NBA stars chimed in, too.

Carmelo Anthony said it was “like a video game.” Kevin Durant tweeted, “Jack Taylor you deserve a shot of Jack Daniels after that performance . . . wow.” And Kobe Bryant said, “That’s crazy, man.” LeBron James anointed Taylor “Sir Jack” and asked to see the tape.

That was hard to arrange, because Grinnell, stung by a backlash of negativity, pulled the tape. A hardwood feel-good story was becoming a national debate: Is this basketball?

The main issues: Taylor had zero assists and took 108 shots. His defense was questioned. So was his playing time. Faith Baptist isn’t even an NCAA team.

“I got some Facebook messages that said I was a really selfish player,” said Taylor. “They just don’t understand that it was a team effort for this record, that I wasn’t trying to be selfish to get my stats up. The whole team was behind me, so it was a total team effort.

“It felt like during the game they wanted me to get the record so bad, I would pass it off and they’d give it right back. Lots of the time when they got an offensive rebound off my miss, they could put it right back up; instead they looked back at me for another three, which shows their unselfishness.”

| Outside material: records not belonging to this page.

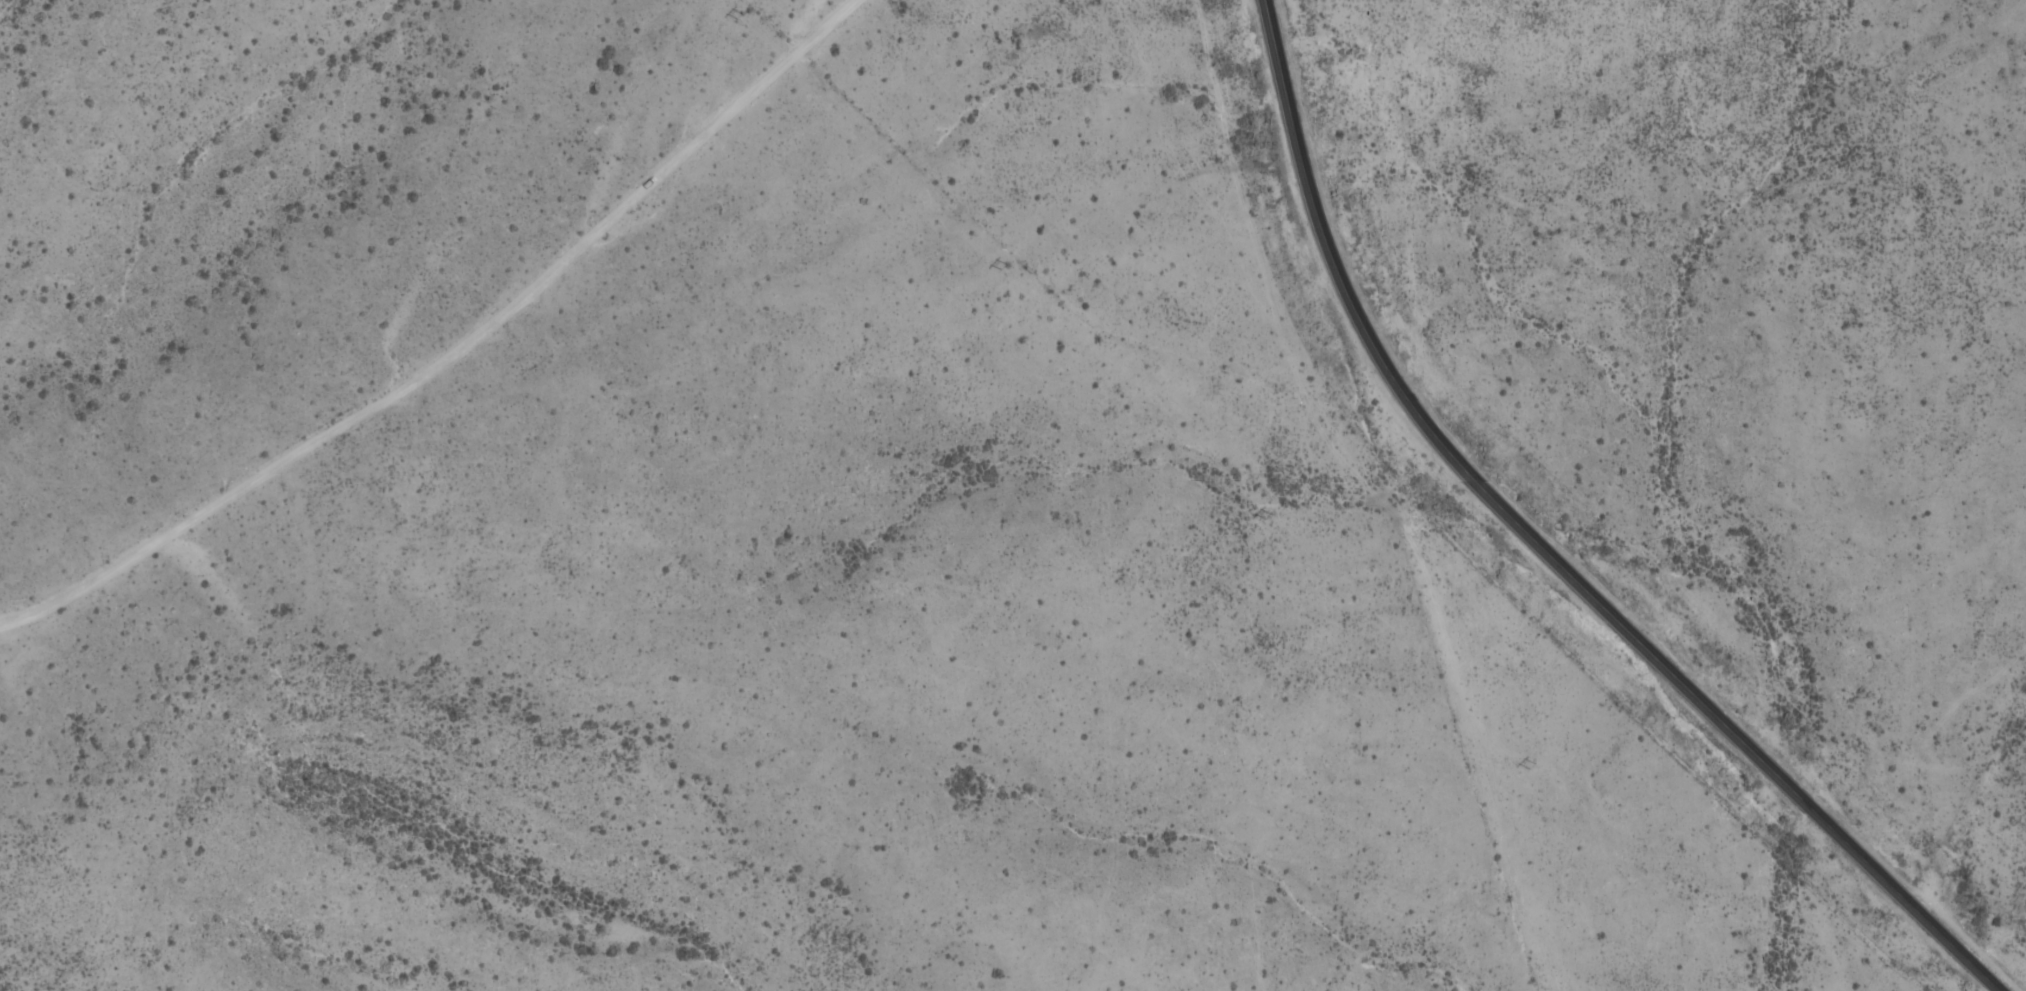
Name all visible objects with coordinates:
power tower: (737, 14)
power tower: (1001, 264)
road: (456, 352)
power tower: (1264, 513)
road: (1546, 549)
power tower: (1529, 763)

Some critics said that if they had 108 shots, they could break the record, too.

“My legs hurt a lot,” said Taylor. “My wrist was a little sore. I was tired, but then every time I got the ball back, I wasn’t tired.”

As to the claims that he didn’t play defense? Not so, said Taylor.

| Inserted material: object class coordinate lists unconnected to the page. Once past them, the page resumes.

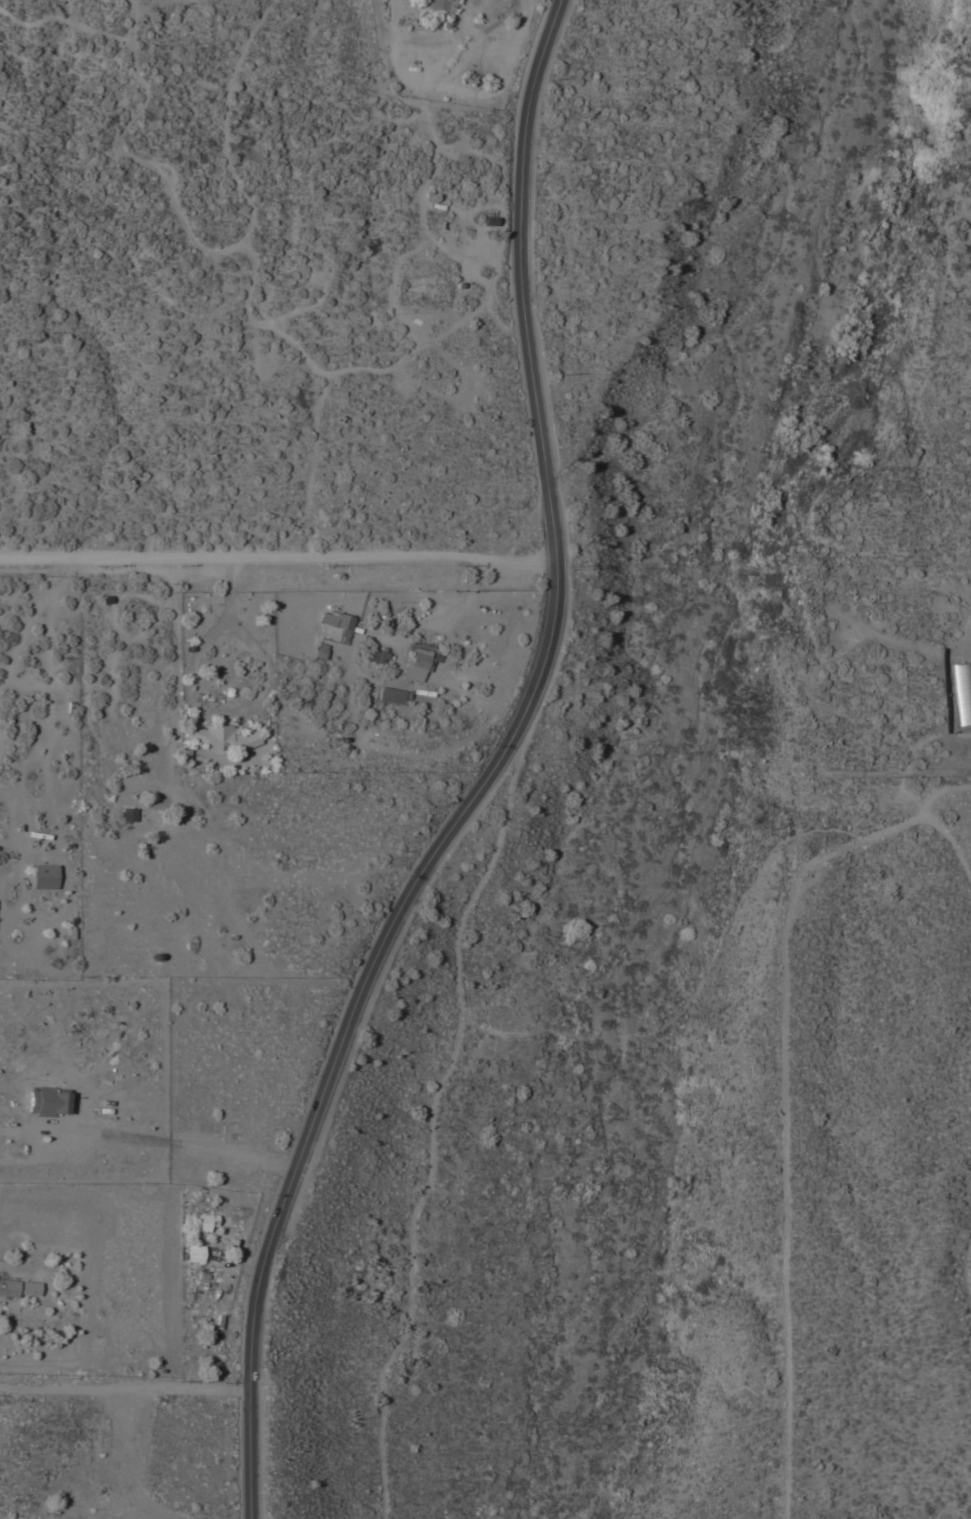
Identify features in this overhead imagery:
building: (438, 5)
building: (488, 218)
road: (277, 560)
road: (434, 618)
building: (337, 622)
road: (967, 650)
building: (320, 651)
building: (377, 655)
building: (418, 665)
building: (392, 695)
road: (195, 706)
building: (220, 737)
road: (913, 756)
road: (488, 775)
building: (126, 816)
road: (951, 843)
road: (105, 847)
building: (43, 877)
road: (784, 1097)
building: (47, 1101)
road: (113, 1135)
road: (236, 1155)
building: (204, 1222)
building: (194, 1253)
building: (8, 1287)
building: (28, 1288)
road: (124, 1387)

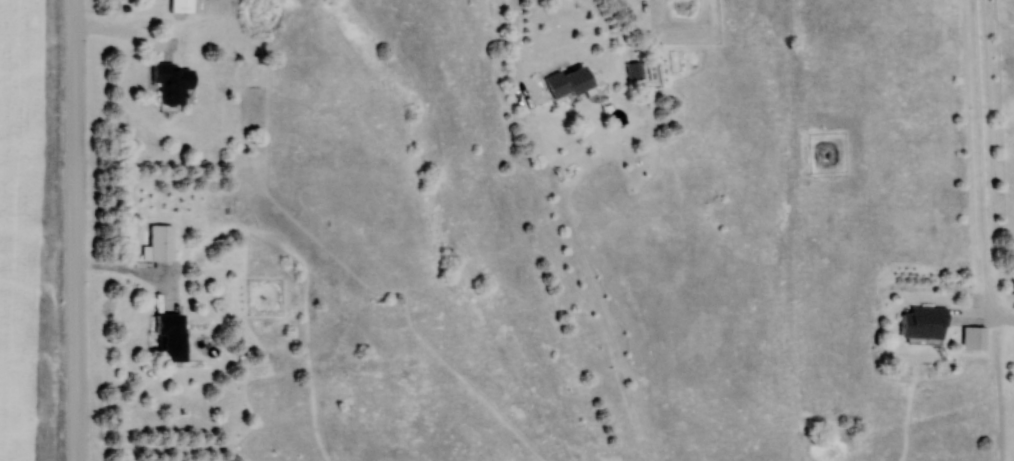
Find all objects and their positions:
building: (184, 9)
road: (132, 37)
road: (521, 51)
building: (637, 72)
building: (572, 83)
building: (175, 84)
road: (983, 164)
road: (80, 230)
building: (163, 243)
road: (137, 276)
building: (928, 322)
building: (176, 337)
building: (976, 337)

“We forced a record number of turnovers,” he said.

To Taylor, the record is not tarnished.

“I don’t think I’m going to remember this game for how others see it,” he said. “I think I’m going to see it as what an amazing game it was. How unselfish my teammates were. I don’t think I’m going to remember how the critics viewed the game.’’

Looking ahead

What a difference a half-century makes. Virtually all that exists from Wilt Chamberlain’s 100-point game against the Knicks on March 2, 1962, is a cheesy locker room picture of him holding up a sign that reads “100.”

But within minutes of the Grinnell-Faith Baptist game, there were clips of “Mister 138” on YouTube.

“It still hasn’t really sunk in yet,” he said.

Bevo Francis never played in the NBA. He never bragged about his record. He worked in a steel mill and was more content to be in the Ohio woods hunting. He issued a statement congratulating Taylor.

The NBA may be out of Taylor’s reach, too.

“I definitely want to play professionally,” he said. “More realistically I’m thinking about playing overseas. I’ll keep working hard and see where the dice falls.”

He wonders if President Obama knows about his new record. He’d love to play in the White House basketball game. Asked what he would do if he had a wide-open three but Obama was screaming for the ball, Taylor smiled.

“That’s a good question,” he said. “I think I’d probably have to give him the rock, unless the game was on the line. If the game was on the line, I’d probably take the shot.”